The organisers and the GIScience Research Group of the Royal Geographical Society with IBG are eager to invite you to attend the Deep learning approaches in GIScience sessions at the RGS-IBG Annual International Conference 2021.
- Dr Stefano De Sabbata, University of Leicester
- Dr Andrea Ballatore, Birkbeck, University of London
- Dr James Haworth, University College London
- Dr Godwin Yeboah, University of Warwick
Deep learning approaches in GIScience (1)
Conference page: ##conf1132 Deep learning approaches in GIScience (1)
- Remote Sensing Image Captioning with Continuous Output Neural Models
- Rita Ramos (Portugal - IST and INESC-ID, University of Lisbon), Bruno Martins (Portugal - Universidade de Lisboa)
- Abstract: The task of remote sensing image captioning has received significant attention, involving the generation of concise textual descriptions for input aerial images. Most previous generation methods are based on neural encoder-decoder models which employ a softmax function in the final layer of the decoder to generate discrete word tokens by sampling over a probability distribution [1,2]. These methods match the reference sentences word-by-word, thereby optimizing the generation locally at the token-level instead of globally at the sentence-level. We instead explored an alternative generation method based on continuous outputs , which employs a final embedding layer to generate sequences of word vectors instead of directly choosing/sampling word tokens. We argue that continuous output models have potential to capture the global semantic similarity between captions and images, by facilitating the use of loss functions that compare different views of the data beyond representations for individual tokens (i.e., direct comparisons against representations for the entire caption and/or the input image). Experimental results, over the widely used UCM and RSICD captioning datasets , showed that our encoder-decoder framework with continuous outputs can indeed improve performance over traditional generation based on discrete tokens, while being competitive with the current state-of-the-art model in the area . Moreover, this approach can also be easily integrated into more advanced captioning models. However, our tests also revealed important limitations in the existing evaluation datasets (e.g., templated captions using a small vocabulary, and significant differences in term frequency distributions over the train/test/validation splits), which may hinder progress in the area.

Assignment 1
According to the conference announcement, which university is Dr Godwin Yeboah affiliated with?
Assignment 2
Reproduce the conference announcement starting with "Conference page: ##conf1132" and going on through "Universidade de Lisboa)", but swap "Neural Models" for "Neural Networks".
The lines after this have no connection to the conference announcement.

Information provided

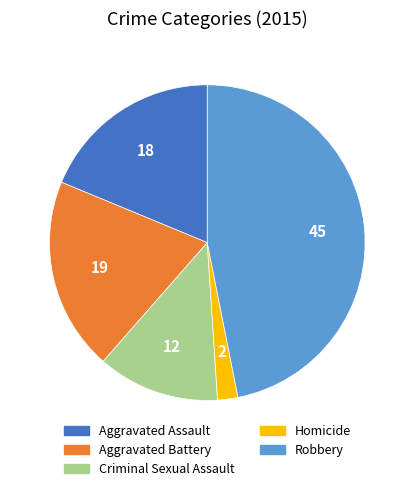

Is there a majority slice in this chart?

No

Response 1
University of Warwick

Response 2
Conference page: ##conf1132 Deep learning approaches in GIScience (1)
- Remote Sensing Image Captioning with Continuous Output Neural Networks
- Rita Ramos (Portugal - IST and INESC-ID, University of Lisbon), Bruno Martins (Portugal - Universidade de Lisboa)